The law school, which dropped 12 spots in 2011, dropped another 10 this year. Stephen Mazza, KU’s law dean, said a dip in employment numbers was to blame.

The magazine used employment data from the KU’s class of 2010, which had 46.4 percent of its students employed at graduation, and 78 percent of the students employed nine months out. Those are lower than the class of 2009’s figures, which saw 63.2 percent of its students employed at graduation, and 89 percent employed nine months later.

While the economy is playing a role, KU’s numbers are generally lower than those reported by other schools, Mazza said. He stressed that KU doesn’t manipulate its numbers by hiring recent graduates at low salaries or by other means.

“One school reported 98.2 percent,” as an employment rate for its graduates, Mazza said. “I find that extraordinary.”

Mazza said he had been aware of the employment numbers long before the rankings came out, and the school has taken some actions to counteract the low employment figures.

“We don’t want to let the rankings dictate how we run the law school,” Mazza said, but at the same time, they do highlight areas where the school needs to improve.

The law school has hired a new assistant dean for career services and a new career services director. Both of those people are using new tactics to make connections with potential employers, helping students start their own firms and are looking beyond law firms to other industries to help place law graduates.

Also, Mazza said this year’s first-year class size was reduced to 131 students from 165.

“It’s a lot easier to get jobs for 131 students than it is to get jobs for 165,” he said.

Mazza said some areas of the law school remained strong. For example, its bar passage rate was back up above the state average, and its faculty-to-student ratio remains low.

KU was tops in the grad school rankings in two traditional areas of strength.
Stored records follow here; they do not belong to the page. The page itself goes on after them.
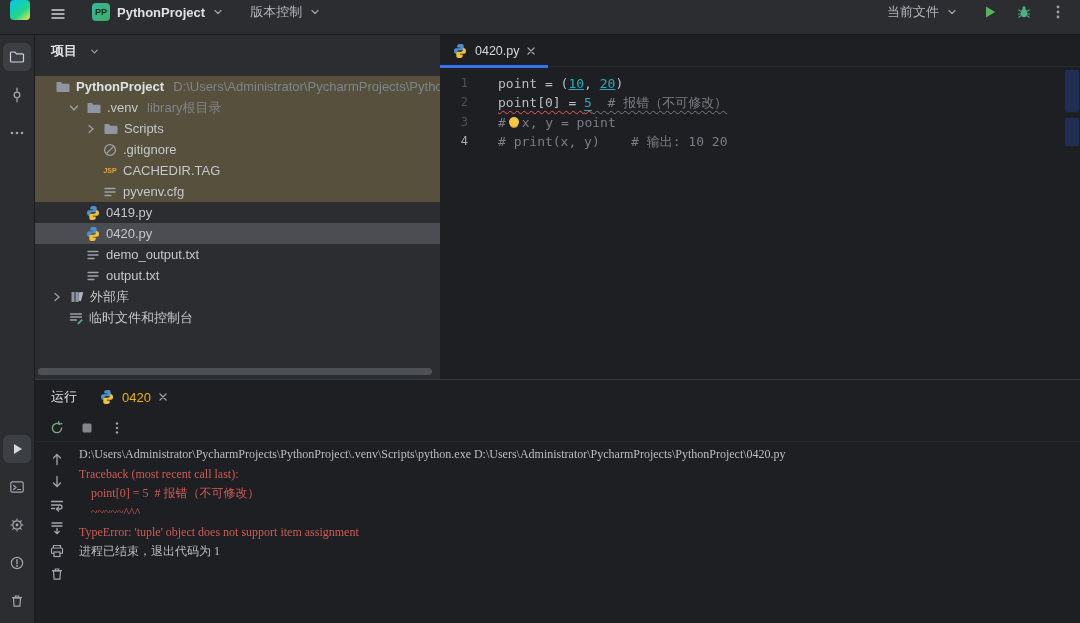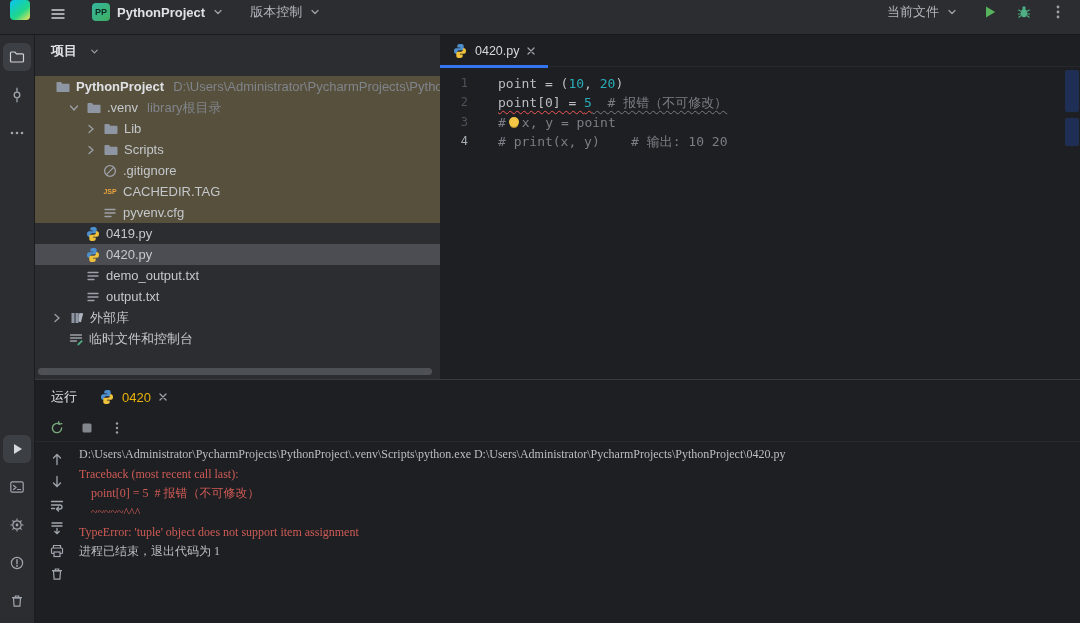--- a/index.html
+++ b/index.html
@@ -51,7 +51,7 @@
   .gutter .cur { color:#a7abb3; }
   .code { padding-left:30px; color:#bcbec4; }
   .code-line { height:19.3px; white-space:pre; }
-  .num { color:#2aacb8; }
+  .num { color:#2aacb8;text-decoration:underline; }
   .comment { color:#7a7e85; }
   .wavy-red { text-decoration:underline wavy #f25757 1px; text-underline-offset:3px; }
   .wavy-gray { text-decoration:underline wavy #767b83 1px; text-underline-offset:3px; }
The school’s city management and urban policy program ranked No. 1, and KU’s special education tied for first with Vanderbilt University’s Peabody College. The School of Education’s overall ranking remained ninth among public schools and 18th overall.

With 12 graduate programs ranked in the top 10 for public universities, the university is halfway to Chancellor Bernadette Gray-Little’s goal of having 21 top-10 graduate programs.

KU Medical Center saw several rankings improve, including its ranking for rural health. The last time the magazine ranked rural medicine programs in 2009, KU wasn’t listed. This year, the program was tied for 12th among all universities.

While the KU School of Medicine ranked 35th overall for primary care, its research ranking was lower, at 72nd among all universities.

Barbara Atkinson, KU’s executive vice chancellor at KUMC and the dean of the medical school, said she was pleased with that ranking and an improved ranking for primary care.

“I’ve been worried in the past that we weren’t really recognized for rural health,” she said. “We’re very pleased overall.”

She said she thought the sharp increase was likely because of the opening of a new KUMC campus in Salina.